|TKACHENKO Serhii||Brno University of Technology|
|Spoluautoři NEČAS David, DATSKEVICH Oleg, ČUPERA Jan, SPOTZ Zdeněk, VRBKA Martin, KULAK Leonid, FORET Rudolf|
Nowadays, hard-on-hard bearings are widely used in joint replacements, where both components are made of hard materials as ceramics (alumina or zirconia) or CoCr alloys. These materials possess good tribological properties and corrosion resistance, however, ceramics are prone to brittle fracture, while CoCr alloys discharge metal ions and nanosize wear debris, which may lead to adverse tissue reactions, hypersensitivity and inflammations. Thus, the development of new materials with improved biocompatibility, tribological performance and reduced metal ion release is highly needed. The introduction of hard phases into titanium matrix to produce titanium matrix composites (TMCs) is an effective method to enhance wear and friction properties. Titanium matrix provides a high biocompatibility, corrosion resistance, strength and toughness for the composite, while the different types of ceramic, carbon or metal particles can be utilized as the reinforcements.
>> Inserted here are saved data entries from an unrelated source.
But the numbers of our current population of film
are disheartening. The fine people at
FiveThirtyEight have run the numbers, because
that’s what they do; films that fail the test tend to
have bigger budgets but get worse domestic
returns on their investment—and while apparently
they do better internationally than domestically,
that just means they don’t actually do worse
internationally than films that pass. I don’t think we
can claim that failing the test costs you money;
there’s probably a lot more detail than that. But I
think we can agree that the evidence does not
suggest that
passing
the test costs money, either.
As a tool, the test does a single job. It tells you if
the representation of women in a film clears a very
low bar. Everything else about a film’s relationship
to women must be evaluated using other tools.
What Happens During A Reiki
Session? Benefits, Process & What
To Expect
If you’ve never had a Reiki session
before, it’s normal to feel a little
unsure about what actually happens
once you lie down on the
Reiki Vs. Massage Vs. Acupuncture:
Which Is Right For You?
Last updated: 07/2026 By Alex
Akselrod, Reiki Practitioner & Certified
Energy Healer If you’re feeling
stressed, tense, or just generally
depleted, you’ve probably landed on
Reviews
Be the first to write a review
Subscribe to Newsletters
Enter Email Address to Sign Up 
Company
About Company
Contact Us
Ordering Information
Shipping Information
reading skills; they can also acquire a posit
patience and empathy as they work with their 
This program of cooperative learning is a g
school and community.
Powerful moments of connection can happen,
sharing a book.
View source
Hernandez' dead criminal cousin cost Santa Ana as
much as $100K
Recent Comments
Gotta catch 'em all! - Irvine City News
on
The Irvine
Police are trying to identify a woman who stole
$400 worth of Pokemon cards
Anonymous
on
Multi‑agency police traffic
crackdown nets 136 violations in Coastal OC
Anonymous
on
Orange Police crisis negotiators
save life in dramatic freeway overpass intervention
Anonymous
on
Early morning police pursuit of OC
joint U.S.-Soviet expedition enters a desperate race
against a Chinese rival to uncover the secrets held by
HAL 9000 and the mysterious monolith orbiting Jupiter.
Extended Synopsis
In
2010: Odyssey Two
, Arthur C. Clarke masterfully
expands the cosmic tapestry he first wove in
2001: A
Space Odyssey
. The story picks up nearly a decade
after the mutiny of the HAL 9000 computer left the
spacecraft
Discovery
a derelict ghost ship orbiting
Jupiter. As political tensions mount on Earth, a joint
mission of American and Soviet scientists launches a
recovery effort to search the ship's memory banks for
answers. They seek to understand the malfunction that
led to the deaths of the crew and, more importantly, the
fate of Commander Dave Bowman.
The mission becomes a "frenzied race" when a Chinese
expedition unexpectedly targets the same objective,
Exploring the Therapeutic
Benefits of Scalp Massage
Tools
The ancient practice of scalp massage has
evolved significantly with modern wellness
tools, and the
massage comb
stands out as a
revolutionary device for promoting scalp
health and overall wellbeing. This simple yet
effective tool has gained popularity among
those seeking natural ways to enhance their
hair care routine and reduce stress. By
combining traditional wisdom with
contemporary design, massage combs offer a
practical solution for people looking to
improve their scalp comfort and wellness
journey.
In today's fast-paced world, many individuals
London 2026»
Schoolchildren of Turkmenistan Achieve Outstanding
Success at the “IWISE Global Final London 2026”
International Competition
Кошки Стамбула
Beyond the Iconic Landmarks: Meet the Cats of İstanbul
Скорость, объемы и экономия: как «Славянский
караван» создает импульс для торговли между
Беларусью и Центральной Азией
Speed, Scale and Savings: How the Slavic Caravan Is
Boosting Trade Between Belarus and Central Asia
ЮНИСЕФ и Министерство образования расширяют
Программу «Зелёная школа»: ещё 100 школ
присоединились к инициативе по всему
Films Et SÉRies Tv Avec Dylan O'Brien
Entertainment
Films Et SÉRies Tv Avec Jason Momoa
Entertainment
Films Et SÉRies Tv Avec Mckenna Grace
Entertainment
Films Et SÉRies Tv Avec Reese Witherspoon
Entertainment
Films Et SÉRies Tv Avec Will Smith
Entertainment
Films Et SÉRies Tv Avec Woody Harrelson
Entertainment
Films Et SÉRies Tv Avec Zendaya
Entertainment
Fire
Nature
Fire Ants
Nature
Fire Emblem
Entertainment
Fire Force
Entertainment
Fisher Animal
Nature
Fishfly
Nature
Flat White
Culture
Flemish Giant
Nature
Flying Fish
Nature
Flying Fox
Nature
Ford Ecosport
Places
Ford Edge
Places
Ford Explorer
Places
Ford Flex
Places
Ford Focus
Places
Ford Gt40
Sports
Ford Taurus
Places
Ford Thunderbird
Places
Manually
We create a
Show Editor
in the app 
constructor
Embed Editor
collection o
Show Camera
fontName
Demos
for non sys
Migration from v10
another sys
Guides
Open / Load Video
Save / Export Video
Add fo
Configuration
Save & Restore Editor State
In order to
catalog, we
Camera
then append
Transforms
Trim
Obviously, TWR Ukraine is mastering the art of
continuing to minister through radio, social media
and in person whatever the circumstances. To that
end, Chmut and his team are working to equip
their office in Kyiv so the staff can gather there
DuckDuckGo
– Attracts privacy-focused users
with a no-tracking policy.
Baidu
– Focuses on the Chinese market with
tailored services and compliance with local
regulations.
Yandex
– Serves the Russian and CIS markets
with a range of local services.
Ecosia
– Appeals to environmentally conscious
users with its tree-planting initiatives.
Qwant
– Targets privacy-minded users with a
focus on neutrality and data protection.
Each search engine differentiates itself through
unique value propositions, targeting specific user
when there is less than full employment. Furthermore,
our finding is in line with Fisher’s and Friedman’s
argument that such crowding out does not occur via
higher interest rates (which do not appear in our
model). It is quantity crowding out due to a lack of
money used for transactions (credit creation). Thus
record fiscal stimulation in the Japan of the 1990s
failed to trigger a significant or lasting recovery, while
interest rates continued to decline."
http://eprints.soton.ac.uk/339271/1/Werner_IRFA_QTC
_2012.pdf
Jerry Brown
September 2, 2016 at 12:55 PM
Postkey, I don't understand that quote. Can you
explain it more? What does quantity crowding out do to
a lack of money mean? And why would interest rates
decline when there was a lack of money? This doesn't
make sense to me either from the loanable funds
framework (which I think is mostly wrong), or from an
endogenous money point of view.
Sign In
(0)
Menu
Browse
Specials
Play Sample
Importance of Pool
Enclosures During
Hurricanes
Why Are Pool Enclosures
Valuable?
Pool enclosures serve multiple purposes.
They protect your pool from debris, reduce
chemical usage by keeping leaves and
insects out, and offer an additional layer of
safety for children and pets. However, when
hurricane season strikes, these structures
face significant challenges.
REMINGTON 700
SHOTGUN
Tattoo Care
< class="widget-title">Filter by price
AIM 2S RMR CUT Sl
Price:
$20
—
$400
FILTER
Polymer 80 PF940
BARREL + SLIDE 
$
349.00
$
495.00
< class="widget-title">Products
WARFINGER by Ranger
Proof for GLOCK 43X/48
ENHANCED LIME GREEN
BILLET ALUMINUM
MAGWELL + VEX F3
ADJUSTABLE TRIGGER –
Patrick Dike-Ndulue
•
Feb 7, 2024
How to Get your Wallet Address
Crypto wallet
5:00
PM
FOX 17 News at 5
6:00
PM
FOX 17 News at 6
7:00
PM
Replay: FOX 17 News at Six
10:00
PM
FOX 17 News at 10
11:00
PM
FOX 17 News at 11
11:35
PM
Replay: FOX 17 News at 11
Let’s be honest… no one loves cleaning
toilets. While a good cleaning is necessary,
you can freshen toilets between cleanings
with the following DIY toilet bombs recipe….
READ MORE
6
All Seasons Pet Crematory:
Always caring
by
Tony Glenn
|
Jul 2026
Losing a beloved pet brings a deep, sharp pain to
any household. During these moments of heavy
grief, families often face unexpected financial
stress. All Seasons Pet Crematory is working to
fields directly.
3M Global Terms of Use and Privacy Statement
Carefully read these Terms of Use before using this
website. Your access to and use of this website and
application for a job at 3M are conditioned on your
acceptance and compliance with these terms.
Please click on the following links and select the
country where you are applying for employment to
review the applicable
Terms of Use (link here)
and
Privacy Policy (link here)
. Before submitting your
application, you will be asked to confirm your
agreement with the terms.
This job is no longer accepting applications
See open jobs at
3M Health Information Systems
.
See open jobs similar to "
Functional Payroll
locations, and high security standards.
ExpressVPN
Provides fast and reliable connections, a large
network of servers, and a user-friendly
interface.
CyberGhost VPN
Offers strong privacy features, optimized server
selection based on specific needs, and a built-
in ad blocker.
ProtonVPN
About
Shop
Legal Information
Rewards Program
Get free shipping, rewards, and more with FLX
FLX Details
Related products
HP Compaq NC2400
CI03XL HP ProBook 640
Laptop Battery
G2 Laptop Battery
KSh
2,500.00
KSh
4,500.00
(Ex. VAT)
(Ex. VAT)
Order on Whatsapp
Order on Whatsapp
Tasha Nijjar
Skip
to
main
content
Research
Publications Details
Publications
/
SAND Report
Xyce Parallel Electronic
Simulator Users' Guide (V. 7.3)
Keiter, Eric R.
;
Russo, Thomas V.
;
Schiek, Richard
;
The melting route is an attractive way to produce in situ TMCs, since the reinforcements, which are formed during phase transformations, have a good interfacial strength with the matrix. System Ti–Si enables to create in situ reinforced alloys due to phase transformations occurring under solidification and subsequent cooling. Our previous work showed 2-7 times better wear resistance for experimental Ti–6Si–5Zr alloy in comparison with commercial Ti–6Al–4V. This work was aimed to examine tribological performance of selected Ti–Si based in situ composites under sliding conditions using a commercial ball-on-disk tribometer. Measurements of the coefficients of friction and evaluation of the wear volumes were performed along with examinations of the wear track appearances.